§ Activity
Write out the passage below about a sense of wonder in full, word for word.

§ Provided passage

Content starts

All appointments are virtual.

 

When you feel a sense of wonder in the world around you, you are seeing the good, the magical.  You see potential. It is something children do well, because they are naive about life.  They haven't seen a lot of negatives.  They don't see the bigger picture clouded by disappointments, trauma.  Being able to hold onto this sense of wonder throughout ones life would be a precious gift. It would require a person to move past the negatives that they have experienced and be able to have hope that things can be better.   It would be a wonderful gift.  I think it doesn't have to be something one can only wish for.  While I don't think it's possible or even wise to negate life experiences, I think it IS possible and even wise to give oneself a break from all of the hurts in life to experience something beautiful and wonderous. 
I like taking walks with my little daughter.  She marvels over mushrooms growing outside her bedroom window. She says they look like beach umbrellas for barbies.  We have a little frog that hangs out near a water spout by our front door.  We have named him Fred the Frog.  He seems to like us.  We take our time finding the smoothest rock out of the pile down by the lake.  We wonder how they got so soft.  She is amazed that rocks can write like chalk on the sidewalk.  She asks safe questions.  She asks hard questions. She wants to know if "Mr. Paul" can see us from heaven.
Despite my early abuse, I feel that I was able to still maintain the innocense of childhood that goes along with such experiences that my own child is lucky enough to enjoy. I think that despite my abuse, and everything that was going on at the time, and all of the confusion, I was young enough to feel that the world could still be good, as a whole. 
It wasn't until I became older and began to see how this abuse affected many areas of my life that my world became jaded.  When my eating disorder started as a young teen, I was depressed and stressed over myself and who I was, but I didn't view the whole world as bad at that time.  I only viewd myself as bad.  When I became an adult I started viewing the world as bad, feeling that I was owed something for everything I had been through. That all men were bad, that everyone was out to get me, that my parents didn't "save" me from the monster of my grandfather.
I have started trying to rework this sense of wonder into my life.  I have been working on ways to lighten my work load and spend more time with my children ~ the very people who are able to remind me what it's like to use imagination.  What it's like to have dreams and wishes that you truly believe are possible.

Content ends

Records from a collection
Content starts

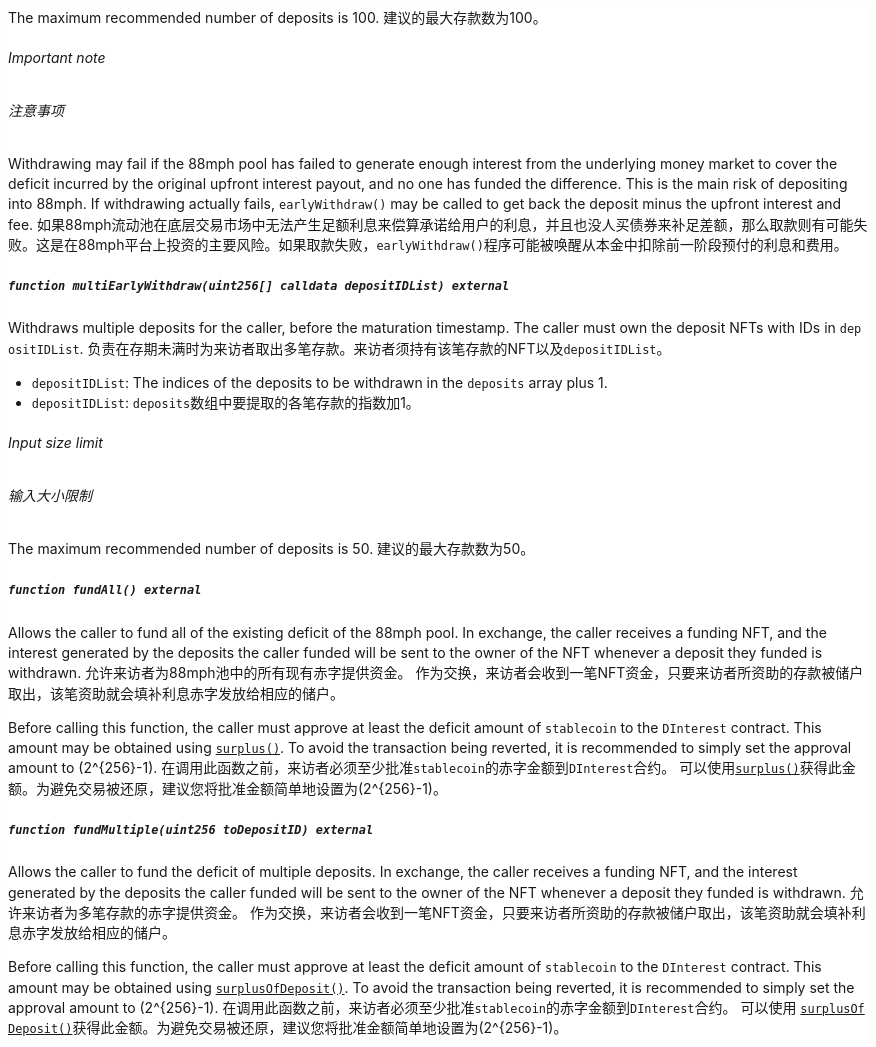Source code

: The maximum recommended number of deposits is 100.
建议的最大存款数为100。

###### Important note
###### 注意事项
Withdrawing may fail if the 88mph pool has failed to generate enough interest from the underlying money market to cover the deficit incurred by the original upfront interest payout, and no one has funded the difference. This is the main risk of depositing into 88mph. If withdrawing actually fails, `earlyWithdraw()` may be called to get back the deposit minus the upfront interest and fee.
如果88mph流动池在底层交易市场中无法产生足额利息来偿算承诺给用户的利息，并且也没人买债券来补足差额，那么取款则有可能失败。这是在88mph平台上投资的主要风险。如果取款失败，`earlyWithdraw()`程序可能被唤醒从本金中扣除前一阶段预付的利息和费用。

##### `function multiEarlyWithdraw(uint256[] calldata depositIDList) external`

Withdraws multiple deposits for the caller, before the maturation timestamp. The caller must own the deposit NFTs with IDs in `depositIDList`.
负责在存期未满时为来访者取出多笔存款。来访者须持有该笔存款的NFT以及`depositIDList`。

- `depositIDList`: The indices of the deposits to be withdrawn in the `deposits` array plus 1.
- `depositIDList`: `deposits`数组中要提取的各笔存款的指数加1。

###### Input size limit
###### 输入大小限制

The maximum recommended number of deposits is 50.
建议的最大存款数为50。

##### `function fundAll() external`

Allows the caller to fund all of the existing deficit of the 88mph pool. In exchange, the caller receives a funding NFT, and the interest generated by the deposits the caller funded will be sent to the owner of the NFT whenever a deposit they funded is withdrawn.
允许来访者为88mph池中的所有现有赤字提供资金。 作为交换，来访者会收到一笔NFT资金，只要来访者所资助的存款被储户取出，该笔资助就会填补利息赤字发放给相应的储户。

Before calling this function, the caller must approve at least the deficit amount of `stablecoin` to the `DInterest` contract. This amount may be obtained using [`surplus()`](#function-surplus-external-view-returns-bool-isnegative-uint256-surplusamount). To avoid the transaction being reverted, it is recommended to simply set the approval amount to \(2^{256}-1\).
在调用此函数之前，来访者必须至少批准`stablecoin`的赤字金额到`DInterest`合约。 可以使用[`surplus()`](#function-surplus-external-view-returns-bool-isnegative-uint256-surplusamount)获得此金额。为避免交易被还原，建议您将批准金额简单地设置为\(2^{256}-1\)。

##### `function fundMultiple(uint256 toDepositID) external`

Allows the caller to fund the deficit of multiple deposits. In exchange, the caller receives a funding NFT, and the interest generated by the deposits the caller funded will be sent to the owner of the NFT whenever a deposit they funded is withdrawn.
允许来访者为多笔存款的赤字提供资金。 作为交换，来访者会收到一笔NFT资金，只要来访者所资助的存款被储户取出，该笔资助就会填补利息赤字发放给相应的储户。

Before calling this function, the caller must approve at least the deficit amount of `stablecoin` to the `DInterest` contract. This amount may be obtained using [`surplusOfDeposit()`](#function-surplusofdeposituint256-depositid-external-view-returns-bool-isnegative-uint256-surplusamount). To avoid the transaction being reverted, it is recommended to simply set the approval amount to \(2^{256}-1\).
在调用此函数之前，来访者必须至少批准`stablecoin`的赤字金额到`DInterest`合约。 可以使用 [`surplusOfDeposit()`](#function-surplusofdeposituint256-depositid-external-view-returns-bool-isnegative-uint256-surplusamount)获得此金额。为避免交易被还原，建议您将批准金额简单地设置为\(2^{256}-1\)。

Content ends
Content starts

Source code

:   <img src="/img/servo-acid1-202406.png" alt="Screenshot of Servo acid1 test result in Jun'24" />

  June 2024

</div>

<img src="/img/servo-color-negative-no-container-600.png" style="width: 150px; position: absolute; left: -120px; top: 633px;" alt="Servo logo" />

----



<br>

Content ends

§ Answer for this exercise
All appointments are virtual.

 

When you feel a sense of wonder in the world around you, you are seeing the good, the magical.  You see potential. It is something children do well, because they are naive about life.  They haven't seen a lot of negatives.  They don't see the bigger picture clouded by disappointments, trauma.  Being able to hold onto this sense of wonder throughout ones life would be a precious gift. It would require a person to move past the negatives that they have experienced and be able to have hope that things can be better.   It would be a wonderful gift.  I think it doesn't have to be something one can only wish for.  While I don't think it's possible or even wise to negate life experiences, I think it IS possible and even wise to give oneself a break from all of the hurts in life to experience something beautiful and wonderous. 
I like taking walks with my little daughter.  She marvels over mushrooms growing outside her bedroom window. She says they look like beach umbrellas for barbies.  We have a little frog that hangs out near a water spout by our front door.  We have named him Fred the Frog.  He seems to like us.  We take our time finding the smoothest rock out of the pile down by the lake.  We wonder how they got so soft.  She is amazed that rocks can write like chalk on the sidewalk.  She asks safe questions.  She asks hard questions. She wants to know if "Mr. Paul" can see us from heaven.
Despite my early abuse, I feel that I was able to still maintain the innocense of childhood that goes along with such experiences that my own child is lucky enough to enjoy. I think that despite my abuse, and everything that was going on at the time, and all of the confusion, I was young enough to feel that the world could still be good, as a whole. 
It wasn't until I became older and began to see how this abuse affected many areas of my life that my world became jaded.  When my eating disorder started as a young teen, I was depressed and stressed over myself and who I was, but I didn't view the whole world as bad at that time.  I only viewd myself as bad.  When I became an adult I started viewing the world as bad, feeling that I was owed something for everything I had been through. That all men were bad, that everyone was out to get me, that my parents didn't "save" me from the monster of my grandfather.
I have started trying to rework this sense of wonder into my life.  I have been working on ways to lighten my work load and spend more time with my children ~ the very people who are able to remind me what it's like to use imagination.  What it's like to have dreams and wishes that you truly believe are possible.